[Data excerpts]
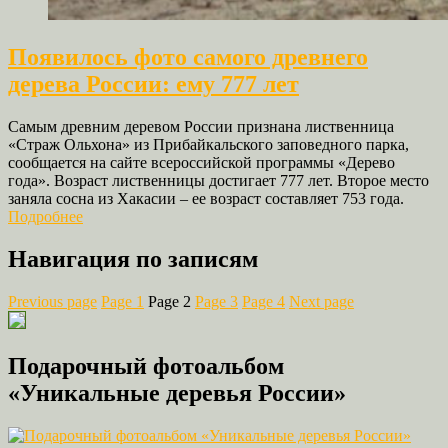
Появилось фото самого древнего
дерева России: ему 777 лет
Самым древним деревом России признана лиственница
«Страж Ольхона» из Прибайкальского заповедного парка,
сообщается на сайте всероссийской программы «Дерево
года». Возраст лиственницы достигает 777 лет. Второе место
заняла сосна из Хакасии – ее возраст составляет 753 года.
Подробнее
Навигация по записям
Previous page
Page
1
Page
2
Page
3
Page
4
Next page
Подарочный фотоальбом
«Уникальные деревья России»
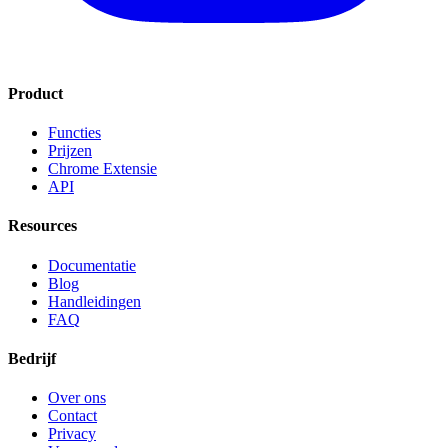
Product
Functies
Prijzen
Chrome Extensie
API
Resources
Documentatie
Blog
Handleidingen
FAQ
Bedrijf
Over ons
Contact
Privacy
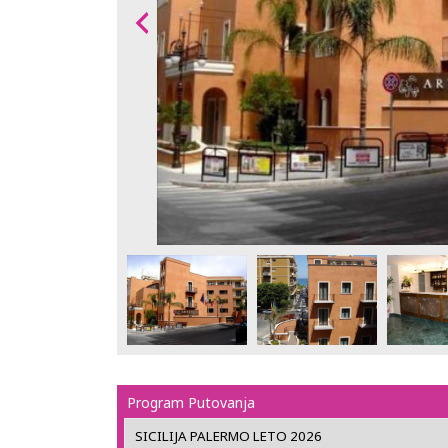
Program Putovanja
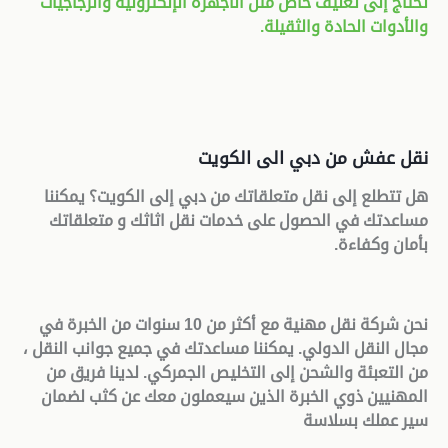
تحتاج إلى تغليف خاص مثل الأجهزة الإلكترونية والزجاجيات
والأدوات الحادة والثقيلة
.
نقل عفش من دبي الى الكويت
هل تتطلع إلى نقل متعلقاتك من دبي إلى الكويت؟ يمكننا
مساعدتك في الحصول على
خدمات نقل اثاثك و
متعلقاتك
بأمان وكفاءة
.
نحن شركة نقل مهنية مع أكثر من 10 سنوات من الخبرة في
مجال النقل الدولي. يمكننا مساعدتك في جميع جوانب النقل ،
من التعبئة والشحن إلى التخليص الجمركي. لدينا فريق من
المهنيين ذوي الخبرة الذين سيعملون معك عن كثب لضمان
سير عملك بسلاسة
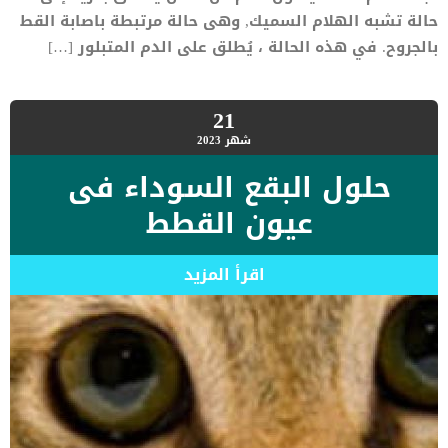
حالة تشبه الهلام السميك, وهى حالة مرتبطة باصابة القط
بالجروح. في هذه الحالة ، يُطلق على الدم المتبلور […]
21
شهر
2023
حلول البقع السوداء فى
عيون القطط
اقرأ المزيد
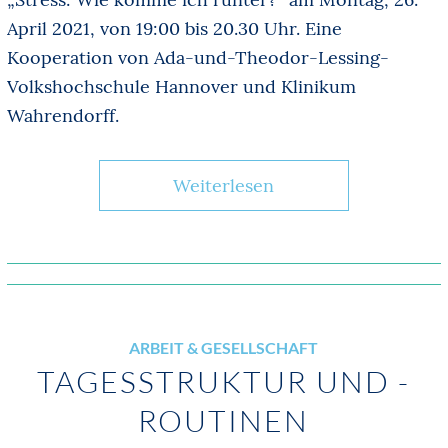
April 2021, von 19:00 bis 20.30 Uhr. Eine
Kooperation von Ada-und-Theodor-Lessing-
Volkshochschule Hannover und Klinikum
Wahrendorff.
Weiterlesen
ARBEIT & GESELLSCHAFT
TAGESSTRUKTUR UND -
ROUTINEN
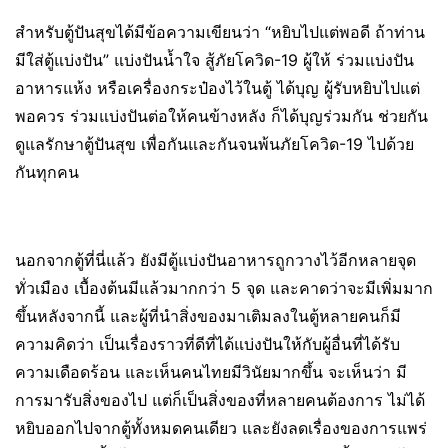
สำหรับตู้ปันสุขได้มีข้อความเขียนว่า “หยิบไปแต่พอดี ถ้าท่าน
มีใส่ตู้แบ่งปัน” แบ่งปันน้ำใจ สู้ภัยโควิด-19 ผู้ให้ ร่วมแบ่งปัน
อาหารแห้ง หรือเครื่องกระป๋องไว้ในตู้ ได้บุญ ผู้รับหยิบไปแต่
พอควร ร่วมแบ่งปันต่อให้คนข้างหลัง ก็ได้บุญร่วมกัน ช่วยกัน
ดูแลรักษาตู้ปันสุข เพื่อกันและกันจนพ้นภัยโควิด-19 ไปด้วย
กันทุกคน
นอกจากตู้ที่นี่แล้ว ยังมีตู้แบ่งปันอาหารถูกวางไว้อีกหลายจุด
ทั่วเมือง เบื้องต้นมีแล้วมากกว่า 5 จุด และคาดว่าจะมีเพิ่มมาก
ขึ้นหลังจากนี้ และผู้ที่นำสิ่งของมาเติมลงในตู้หลายคนก็มี
ความคิดว่า เป็นเรื่องราวที่ดีที่ได้แบ่งปันให้กับผู้อื่นที่ได้รับ
ความเดือดร้อน และเห็นคนไทยมีวินัยมากขึ้น จะเห็นว่า มี
การมารับสิ่งของไป แต่ก็เป็นสิ่งของที่หลายคนต้องการ ไม่ได้
หยิบออกไปจากตู้ทั้งหมดคนเดียว และยังลดเรื่องของการแพร่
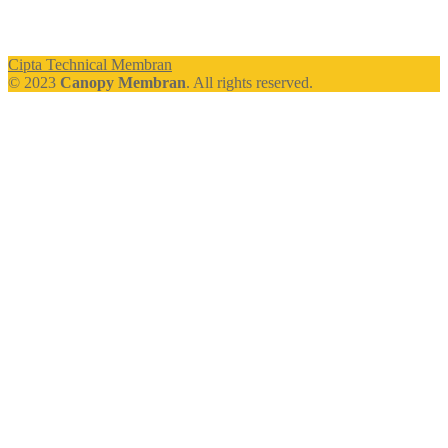
Cipta Technical Membran
© 2023
Canopy Membran
. All rights reserved.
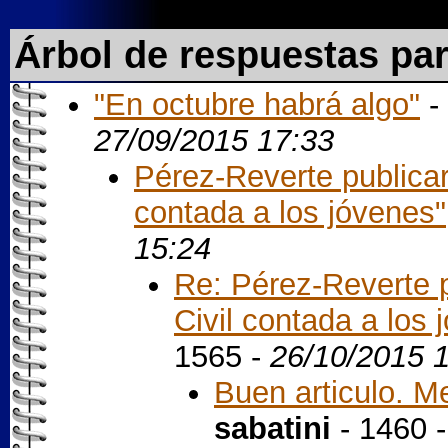
Árbol de respuestas pa
"En octubre habrá algo"
-
27/09/2015 17:33
Pérez-Reverte publicar
contada a los jóvenes"
15:24
Re: Pérez-Reverte 
Civil contada a los 
1565 -
26/10/2015 
Buen articulo. Me 
sabatini
- 1460 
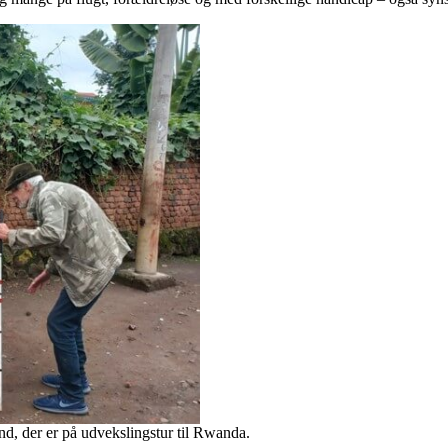
, der er på udvekslingstur til Rwanda.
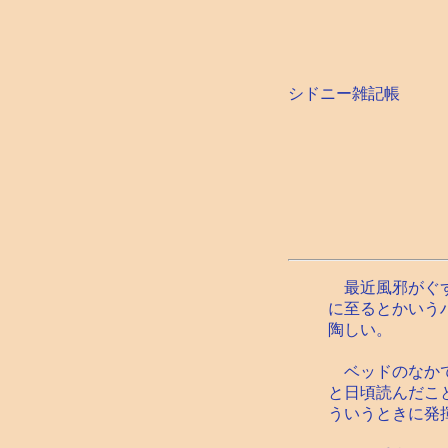
シドニー雑記帳
最近風邪がぐず
に至るとかいう
陶しい。
ベッドのなかで
と日頃読んだこ
ういうときに発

◆ **AIM OF THE EXERCISE**
Whenever a line of the records above contains the word "Reverte", it counts toward the total; give that total alone.

◆ **RESULT OF THE EXERCISE**
2